S'il est vrai que chaque peuple a droit à l'existence, faut-il encore trouver un peuple "chez lui" avec ce mot d'ordre: Culture & Sol... Non, les juristes de l'État juif n'auront pas rencontré le peuple palestinien, pas plus que Joseph de Maistre l'homme. Dans le Grand Israël, il n'existe selon eux que des Arabes culturellement divers et variés - point. Car il faut concevoir "le peuple" comme une entité culturello-biblique, culturellement cohérente et juridiquement fermée. Au sens stato-juif, le peuple est la plus haute valeur politique, la seule valeur ferme à laquelle on peut se rattacher pour orienter l'action de l'État.
Le droit international n'est pas le produit de "l'humanité", mais des intérêts communs des États qui n'ont que... des intérêts particuliers. Quand on suspend l'illusion de "l'humanité", on obtient un droit international circonscrit aux seuls peuples capables de donner à leur existence la forme d'un État. On l'aura compris : il n'y a jamais eu, il n'y a pas, il n'y aura pas d'État palestinien. Pour ces juristes d'État, le particularisme du droit international est aussi strict que le droit interne en sorte que la jouissance du droit est limitée aux peuples dotés d'un État et ne s'étend pas à "l'humanité", et moins encore aux "animaux humains". Particularisme et colonialisme sont donc liés comme les dents aux lèvres pour reconstituer le droit international.
Contre les prétentions universalistes de l'ONU, les juristes de l'État juif conçoivent un nouveau droit international comme la manifestation des États culturellement ou bibliquement établis : à chacun son espace et sa normativité propres. Que la Russie vaque à ses intérêts dans son vaste empire et laisse Israël assurer les conditions de vie de son peuple juif ! En se détournant de la pensée onusienne (universaliste), l'État-nation du peuple juif obéit ainsi à la loi de la dynamique biblique qui commande d'étendre l'espace vital à la mesure de sa démographie.
Pour ces juristes, il y va d'un droit naturel puisque la culture est une seconde nature. Le national-judéisme émarge ainsi à un droit naturel authentique, contrairement au "droit naturel" des Lumières et de l'ONU qui postule l'égalité et repose sur l'universalité. Il n'ambitionne rien d'autre que d'appliquer les "lois" de la culture biblique, seconde mais véritable nature.
On sait à quelles réalités concrètes correspond cette définition d'un droit international particularisé : conquête, asservissement, colonisation, nettoyage ethnique, génocide.

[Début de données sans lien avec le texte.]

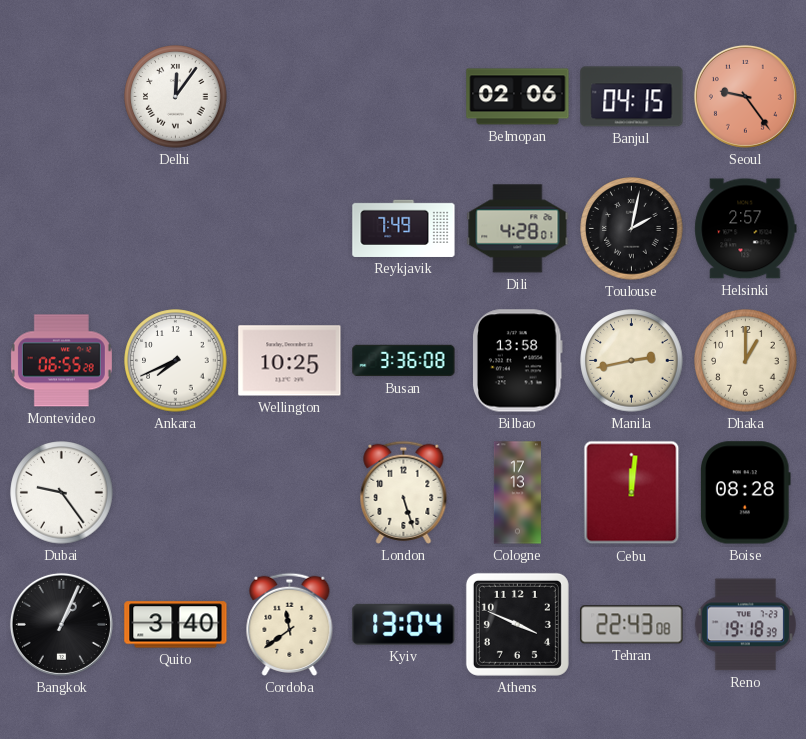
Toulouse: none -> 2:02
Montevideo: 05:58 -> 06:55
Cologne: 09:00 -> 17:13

Si cela est parfaitement possible au vu et au su du monde entier (nonobstant le "silence" occidental), c'est que le droit onusien est en passe d'être déconstruit par le particularisme normatif des juifs israéliens et des chrétiens US. Leur solipsisme pratique (géostratégique et militaire) implique un autisme intellectuel qui ignore toute autre réalité que le peuple juif supporté par un dieu US.
Ainsi, l'état profond du droit onusien est comme une ruine attirant des touristes.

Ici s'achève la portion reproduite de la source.